Threat Detection for Amazon S3 is centrally managed in the SentinelOne management console. To get started, onboard an AWS account or organization and create a Stackset to deploy and create an ARN role for SentinelOne to access your cloud environment.
The next step is to select the relevant CloudTrail that will be used by SentinelOne to analyze your cloud environment data and provide an inventory of your S3 buckets. Once done, users will receive multiple CloudFormation templates to be deployed, one for each region that the account’s S3 buckets reside in. Once deployed, the admin can then configure the policy to select which buckets will be protected for malware or fully scanned. Admins can also invoke an ad-hoc scanning of a bucket.
In a true “set it and forget it” approach, scanning of S3 buckets is triggered by configuring a cloud policy that will automatically scan every file added to the indicated bucket according to a predefined rule. For example, all buckets tagged as production should be automatically scanned and monitored for new files.
Configuring policy or rules is done in the SentinelOne management console. Policies can filter resources based on any AWS metadata such as tags, regions, “name contains”, OU, org, etc. There are a variety of policy based options available. For example, organizations could choose to apply scanning to new files, and quarantining of all suspected malicious files to all “production” tagged buckets, or to all buckets in a specific region due to compliance requirements. By using a tag-based approach, users save time by automating the policy application vs. applying policies to each bucket by name.

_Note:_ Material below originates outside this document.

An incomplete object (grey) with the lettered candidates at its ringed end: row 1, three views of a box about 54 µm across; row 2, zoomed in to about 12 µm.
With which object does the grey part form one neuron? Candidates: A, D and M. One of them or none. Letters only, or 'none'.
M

These options are configured at the policy level. When a suspicious or malicious file is identified in a bucket with a “Quarantine” policy enabled, the service will encrypt the file and move it to a customer-defined quarantine bucket. The file is also removed from the original bucket. If the policy is set not to quarantine, the service will tag the malicious file and create a threat in the SentinelOne management console.
Once the scanning service is done, it reports the findings into the SentinelOne Singularity™ console incidents page. If a file needs to be unquarantined, a user with appropriate privileges can unquarantine with one click, and also add an exclusion to the file for future scans.

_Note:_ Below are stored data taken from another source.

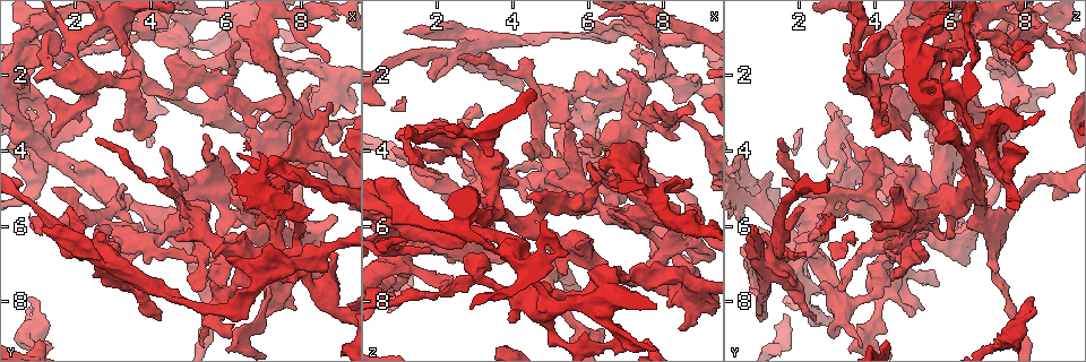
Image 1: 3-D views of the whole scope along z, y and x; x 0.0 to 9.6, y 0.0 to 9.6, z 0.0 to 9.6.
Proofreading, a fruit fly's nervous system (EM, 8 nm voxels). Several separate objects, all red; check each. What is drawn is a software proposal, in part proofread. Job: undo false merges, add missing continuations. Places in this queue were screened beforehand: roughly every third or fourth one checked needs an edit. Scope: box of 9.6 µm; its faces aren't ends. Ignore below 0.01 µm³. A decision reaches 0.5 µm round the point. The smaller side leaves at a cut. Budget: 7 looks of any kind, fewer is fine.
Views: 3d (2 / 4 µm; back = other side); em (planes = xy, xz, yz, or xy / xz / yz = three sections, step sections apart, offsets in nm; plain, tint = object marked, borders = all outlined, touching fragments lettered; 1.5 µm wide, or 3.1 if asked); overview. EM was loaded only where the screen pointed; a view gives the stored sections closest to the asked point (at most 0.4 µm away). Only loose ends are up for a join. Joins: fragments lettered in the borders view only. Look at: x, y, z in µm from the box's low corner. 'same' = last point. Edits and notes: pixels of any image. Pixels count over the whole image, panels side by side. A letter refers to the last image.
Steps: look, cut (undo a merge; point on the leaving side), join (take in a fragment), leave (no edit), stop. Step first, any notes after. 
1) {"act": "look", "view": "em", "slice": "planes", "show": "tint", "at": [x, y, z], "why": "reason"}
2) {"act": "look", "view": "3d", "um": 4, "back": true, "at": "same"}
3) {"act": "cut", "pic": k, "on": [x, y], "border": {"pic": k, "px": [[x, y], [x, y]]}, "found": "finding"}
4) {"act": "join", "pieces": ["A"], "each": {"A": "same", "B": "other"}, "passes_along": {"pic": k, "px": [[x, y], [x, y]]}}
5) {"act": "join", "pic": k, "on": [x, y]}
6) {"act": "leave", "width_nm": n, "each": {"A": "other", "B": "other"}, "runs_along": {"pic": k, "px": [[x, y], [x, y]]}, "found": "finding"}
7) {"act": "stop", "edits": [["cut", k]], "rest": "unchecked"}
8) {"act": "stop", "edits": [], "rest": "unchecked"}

{"act": "look", "view": "3d", "um": 2, "at": [2.80, 6.20, 1.05], "why": "an open end"}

Whether you are scanning a high-volume of files entering your S3 bucket or performing an on-demand scan, this solution has a built-in, auto-scaling feature to ensure files are being scanned for malware as quickly as possible while minimizing cost.
The actual files never leave the organization’s AWS accounts. This service sends metrics, metadata, and logs from your AWS accounts to Singularity™ Cloud. Once a malicious file is detected, the file name, path, and the relevant user ID that uploaded the file are sent to the Singularity™ Cloud console for display. This ensures all compliance and data sovereignty requirements are met with respect to hosting your data in your environment.

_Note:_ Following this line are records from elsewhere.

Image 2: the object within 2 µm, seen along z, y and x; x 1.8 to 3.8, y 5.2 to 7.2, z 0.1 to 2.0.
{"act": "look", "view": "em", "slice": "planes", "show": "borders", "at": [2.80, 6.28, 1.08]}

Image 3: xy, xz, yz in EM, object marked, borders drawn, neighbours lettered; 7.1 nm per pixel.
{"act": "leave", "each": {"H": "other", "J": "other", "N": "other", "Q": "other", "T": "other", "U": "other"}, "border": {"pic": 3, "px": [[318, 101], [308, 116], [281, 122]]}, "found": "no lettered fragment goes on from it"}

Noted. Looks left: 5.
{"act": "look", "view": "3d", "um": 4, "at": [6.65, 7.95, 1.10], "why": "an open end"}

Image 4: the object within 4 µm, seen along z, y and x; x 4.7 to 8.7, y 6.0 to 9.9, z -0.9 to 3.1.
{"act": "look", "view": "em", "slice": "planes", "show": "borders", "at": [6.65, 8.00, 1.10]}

After deploying the solution and configuring the policy definition, the appropriate policy will be applied to the buckets in the inventory: new file scanning, existing file scanning, both, or no scanning. An ad hoc scan on existing files can easily be initiated on demand from the Singularity console.
Configuration scanning is not enough – danger resides in the data itself, being passed downstream. The popularity and flexibility of Amazon S3 leads to a potentially broad attack surface for many organizations that have not begun scanning and securing the data residing in their buckets. Regardless of cloud maturity or S3 use cases, organizations now have a simple and scalable solution to protect their data, their users, and their businesses with Threat Detection for Amazon S3.
Simple deployment, powerful AI-driven threat detection and response with in-line and in-bucket scanning will enable customers to protect their Amazon S3 buckets, critical business applications, and users from malware, ransomware, remote access trojans (RATs) and more.